How can I type hint that the return type of a method of some abstract class is some instance of this class?
My intuitive answer is that
@abstractmethod
def mymethod() -> typing.Self:
pass
should be the correct way (as suggested in this post for example). But when I now subclass from this class, the return type is restricted to the type of the child class. What is the correct way to type hint here, so every subclass of the parent class is allowed?
Example code:
from abc import ABC, abstractmethod
from typing import Self, override
import random
class DiceResult(ABC):
@abstractmethod
def reroll(self) -> Self:
pass
class NaturalTwenty(DiceResult):
@override
def reroll(self) -> DiceResult: # Type checkers report an error here
return random.choice([NaturalTwenty(), NaturalOne()])
class NaturalOne(DiceResult):
@override
def reroll(self) -> DiceResult: # Type checkers report an error here
return random.choice([NaturalTwenty(), NaturalOne()])
@Schwern already explains why typing.Self does not work here in their answer.
This is because typing.Self always type hints the current enclosing class. If it is the subclass of another class, the type hint refers to the subclass.

(Transcribed page text)
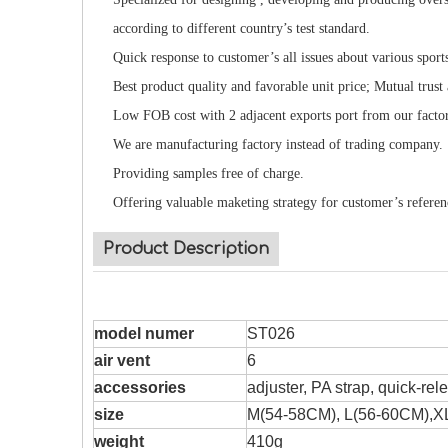
according to different country’s test standard.
Quick response to customer’s all issues about various sport
Best product quality and favorable unit price; Mutual trust
Low FOB cost with 2 adjacent exports port from our facto
We are manufacturing factory instead of trading company.
Providing samples free of charge.
Offering valuable maketing strategy for customer’s referen
Product Description
model numer
ST026
air vent
6
accessories
adjuster, PA strap, quick-re
size
M(54-58CM), L(56-60CM),X
weight
410g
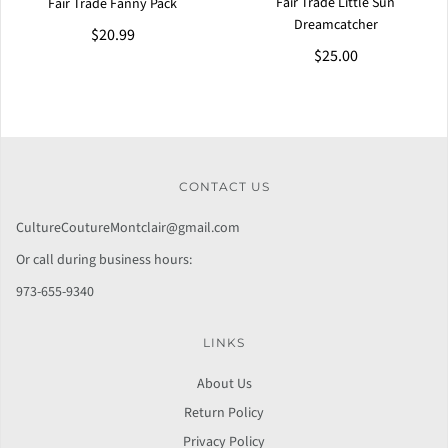
Fair Trade Little Sun
Fair Trade Fanny Pack
Dreamcatcher
$20.99
$25.00
CONTACT US
CultureCoutureMontclair@gmail.com
Or call during business hours:
973-655-9340
LINKS
About Us
Return Policy
Privacy Policy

**WHAT NEEDS TO BE DONE**: Return everything in the type-hinting thread from "My intuitive answer" down to "class is allowed?", word for word. This data stands apart from the type-hinting thread.

**RESULT OF THIS TASK**:
My intuitive answer is that
@abstractmethod
def mymethod() -> typing.Self:
pass
should be the correct way (as suggested in this post for example). But when I now subclass from this class, the return type is restricted to the type of the child class. What is the correct way to type hint here, so every subclass of the parent class is allowed?